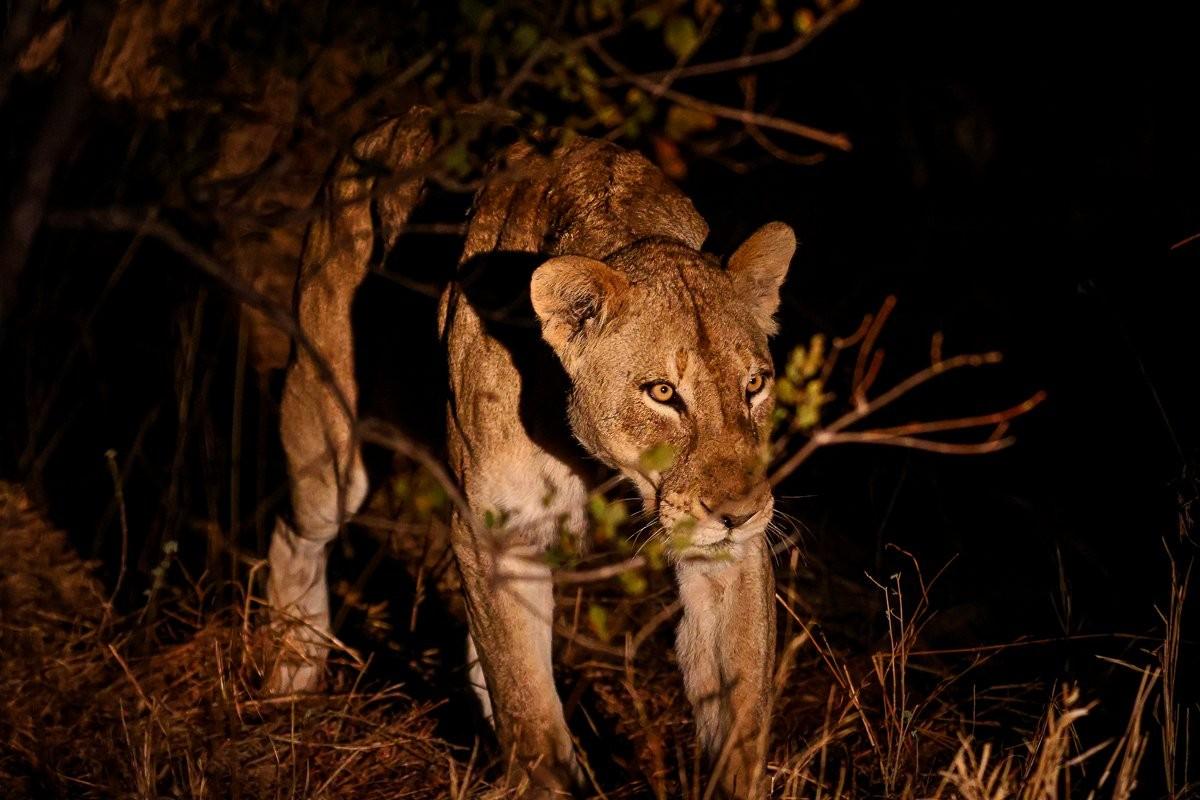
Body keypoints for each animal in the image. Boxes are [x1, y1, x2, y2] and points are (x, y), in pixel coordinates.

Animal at [265, 109, 795, 799]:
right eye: (663, 393)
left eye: (753, 385)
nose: (739, 513)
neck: (606, 466)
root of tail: (384, 124)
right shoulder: (499, 533)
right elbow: (530, 708)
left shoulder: (726, 558)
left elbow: (739, 713)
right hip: (328, 432)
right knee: (295, 530)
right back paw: (291, 676)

◇ ◇ ◇

### What this task involves
Print the records verbatim, without pictures.

### Solution for this task
Body keypoints for each animal in the image. Boxes are [x1, y1, x2, y2] and points are (x, y), in pixel coordinates.

Animal at [265, 109, 795, 799]:
right eye: (663, 393)
left eye: (753, 385)
nose: (739, 513)
neck: (606, 466)
root of tail: (384, 124)
right shoulder: (499, 533)
right elbow: (530, 708)
left shoulder: (726, 558)
left elbow: (739, 713)
right hip: (328, 432)
right knee: (295, 530)
right back paw: (291, 676)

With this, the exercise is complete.